Work instruction: Copy every line of the entries that includes the word "metodoreduzirquine".

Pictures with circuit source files
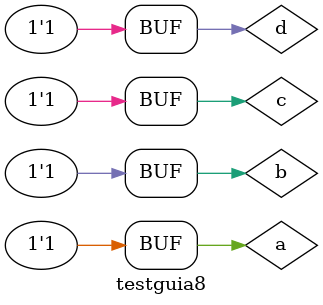
<source format=v>

module metodoreduzirquine ( saida,a,b,c,d );

output saida;
input a,b,c,d;
wire temp1,temp2,temp3,temp4,temp5,temp6;

not NOT1 (temp1,c);
not NOT2 (temp3,a);
and AND1 (temp2,a,temp1,d);
and AND2 (temp4,temp3,c);
and AND3 (temp5,b,d);
and AND4 (temp6,b,c);
or OR1 (saida,temp2,temp4,temp5,temp6);

endmodule

module testguia8;
reg a,b,c,d;
wire saida;

metodoreduzirquine  REDUZIRQUINE ( saida,a,b,c,d );

initial begin:start
        a=0; b=0; c=0; d=0;
end

initial begin: main
#1 $display (" Circuito do exercicio 01-guia8 ");
#1 $display (" a |  b |  c |  d  =  saida ");
  $monitor (" %b  | %b  | %b |  %b  =   %b ",a,b,c,d,saida);
           #1 a=0;    b=0;   c=0;   d=1;
			  #1 a=0;    b=0;   c=1;   d=0;
			  #1 a=0;    b=0;   c=1;   d=1;
			  #1 a=0;    b=1;   c=0;   d=0;
			  #1 a=0;    b=1;   c=0;   d=1;
			  #1 a=0;    b=1;   c=1;   d=0;
			  #1 a=0;    b=1;   c=1;   d=1;
			  #1 a=1;    b=0;   c=0;   d=0;
			  #1 a=1;    b=0;   c=0;   d=1;
			  #1 a=1;    b=0;   c=1;   d=0;
			  #1 a=1;    b=0;   c=1;   d=1;
			  #1 a=1;    b=1;   c=0;   d=0;
			  #1 a=1;    b=1;   c=0;   d=1;
			  #1 a=1;    b=1;   c=1;   d=0;
			  #1 a=1;    b=1;   c=1;   d=1;
			  
			  
			  
end
endmodule


</source>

Exercise result:
module metodoreduzirquine ( saida,a,b,c,d );
metodoreduzirquine  REDUZIRQUINE ( saida,a,b,c,d );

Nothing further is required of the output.